Curve chiuse, razzismo, stadi fatiscenti, polemiche continue: cosa pensa di questa serie A?
«È triste. In Inghilterra lo stadio è per le famiglie, contano fair-play e spettacolo. Ormai tutto il football va in quella direzione, non si può più restare indietro».
Lei nasce a Madrid da un papà dell’Atletico e una mamma del Real. Come viveva il derby?
«Era molto soft. La vera appassionata era mamma, che mi portava sempre al Bernabeu. Papà era colchonero per reazione al fatto che la maggioranza tifava Real».
E Benitez che calciatore era?
«Centrocampista davanti alla difesa, a volte libero. Idolo: Beckenbauer».
Vocazione al comando.
«Già. A 13 anni facevo le pagelle della mia squadra: voti, statistiche, gol. Non gliele leggevo, eh? Ma le ho ancora».
Sostiene che l’allenatore sia sempre un insoddisfatto.

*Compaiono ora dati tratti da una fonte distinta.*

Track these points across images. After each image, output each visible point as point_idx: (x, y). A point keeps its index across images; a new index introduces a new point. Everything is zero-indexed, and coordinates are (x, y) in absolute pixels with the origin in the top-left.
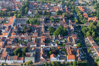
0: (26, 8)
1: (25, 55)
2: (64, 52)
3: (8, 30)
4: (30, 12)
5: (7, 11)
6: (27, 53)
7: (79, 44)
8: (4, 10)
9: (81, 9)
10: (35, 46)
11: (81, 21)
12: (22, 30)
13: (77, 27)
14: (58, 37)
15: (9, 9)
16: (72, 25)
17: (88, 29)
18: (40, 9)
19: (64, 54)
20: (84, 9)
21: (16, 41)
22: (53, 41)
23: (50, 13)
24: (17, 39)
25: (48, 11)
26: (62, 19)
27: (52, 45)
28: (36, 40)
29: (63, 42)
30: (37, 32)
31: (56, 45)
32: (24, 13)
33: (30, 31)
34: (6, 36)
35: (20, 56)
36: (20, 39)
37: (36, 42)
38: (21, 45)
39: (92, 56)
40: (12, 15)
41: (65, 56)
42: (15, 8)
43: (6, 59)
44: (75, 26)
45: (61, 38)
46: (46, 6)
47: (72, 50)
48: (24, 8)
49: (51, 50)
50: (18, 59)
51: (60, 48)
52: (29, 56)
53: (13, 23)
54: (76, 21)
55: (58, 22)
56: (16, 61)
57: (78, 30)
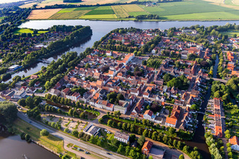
0: (152, 45)
1: (118, 102)
2: (168, 111)
3: (117, 69)
4: (154, 51)
5: (129, 46)
6: (120, 101)
7: (194, 105)
8: (126, 44)
9: (230, 57)
10: (137, 94)
11: (220, 74)
12: (132, 72)
13: (207, 81)
14: (170, 89)
15: (133, 44)
16: (200, 77)
17: (220, 87)
18: (169, 49)
19: (166, 114)
20: (233, 57)
21: (118, 83)
22: (162, 94)
23: (180, 56)
24: (120, 81)
25: (177, 52)
26: (191, 67)
27: (157, 99)
28: (140, 87)
29: (173, 98)
30: (148, 77)
31: (162, 100)
32: (147, 50)
33: (141, 74)
34: (112, 76)
35: (112, 103)
36: (124, 82)
37: (140, 89)
38: (120, 90)
39: (205, 128)
40: (132, 51)
41: (167, 116)
42: (140, 43)
43: (95, 101)
44: (205, 79)
45: (173, 92)
46: (180, 46)
47: (179, 111)
48: (150, 44)
49: (152, 104)
50: (108, 105)
51: (165, 105)
52: (121, 105)
53: (127, 62)
54: (211, 72)
55: (183, 69)
56: (105, 106)
57: (206, 85)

«È così. E sa qual è la cosa peggiore? La famiglia lontana. Con mia moglie e le due bambine a Liverpool, tornare a casa dopo una sconfitta e trovarsi soli a rimuginare è brutto».
Tanto più che vive nell’eremo del Centro sportivo del Napoli, lontano dalla città.
«Scelta strategica. Con tre partite la settimana è più comodo per lavorare. Ma a Napoli vado spesso».
E che cosa trova?
«Tantissima bellezza, gente splendida e qualche contraddizione. La bellezza andrebbe valorizzata e sfruttata con marketing adeguato. Lo sa che non c’è uno dei miei giocatori che non sia innamorato di questa città? L’amore della gente non va sprecato».
La paragona spesso a Liverpool. Perché?
«Per l’orgoglio, quell’idea della lotta soli contro tutti. Si sentono capitali anche senza esserlo e vivono il calcio in maniera totalizzante».
Lei ha un debito con la scuola tecnica italiana.
«In passato ho seguito gli allenamenti di Sacchi, Ranieri, Capello. Esperienze fondamentali».
Oggi con chi si confronta?
«Spesso parlo col mio amico Del Bosque del “falso nueve” e di recente con Ancelotti della finale di Champions a Istanbul».
Sarà stato contento Ancelotti...
«Ma poi abbiamo parlato anche di Atene, quando ha vinto lui».
Quel Liverpool è stata la sua squadra più bella?
«No, è il Tenerife, serie B spagnola, 2000-2001: giocavo 4-4-2, il 4-2-3-1 è arrivato dopo».
Prandelli dopo il k.o. con la Spagna ha lanciato l’allarme sul calcio italiano. Lei che ne pensa?
«La Spagna ha i giocatori migliori e ne ha tanti. Chi ha più qualità vince e nei club la puoi comprare: i fatturati determinano i risultati».
Non è un facile alibi?
«No, è la fotografia della realtà. Difatti i campionati, dove contano le rose ampie, vanno sempre alle più forti e ricche. La Juve, per esempio. L’imprevedibilità, semmai, c’è nelle coppe».
Una volta ha detto che l’allenatore dice molto bugie. Perché?
«Non si può dire tutto. Non è bello, lo so, ma devi tutelare società e calciatori».
Quante bugie ha detto finora?
«Qualcosa ho omesso...».
Più sinceramente che può, dove sarà il Napoli a maggio?
«La Coppa Italia è possibile: siamo in finale. L’Europa League è complicata. Soprattutto, dobbiamo arrivare secondi e farci trovare pronti per la prossima stagione, con uomini e mentalità giuste. Il percorso è appena iniziato».
Quanto durerà?
«Vedremo. Io ho fiducia. Se poi l’anno prossimo a quest’ora saremo nelle stesse condizioni, allora sì che ci sarà da preoccuparsi».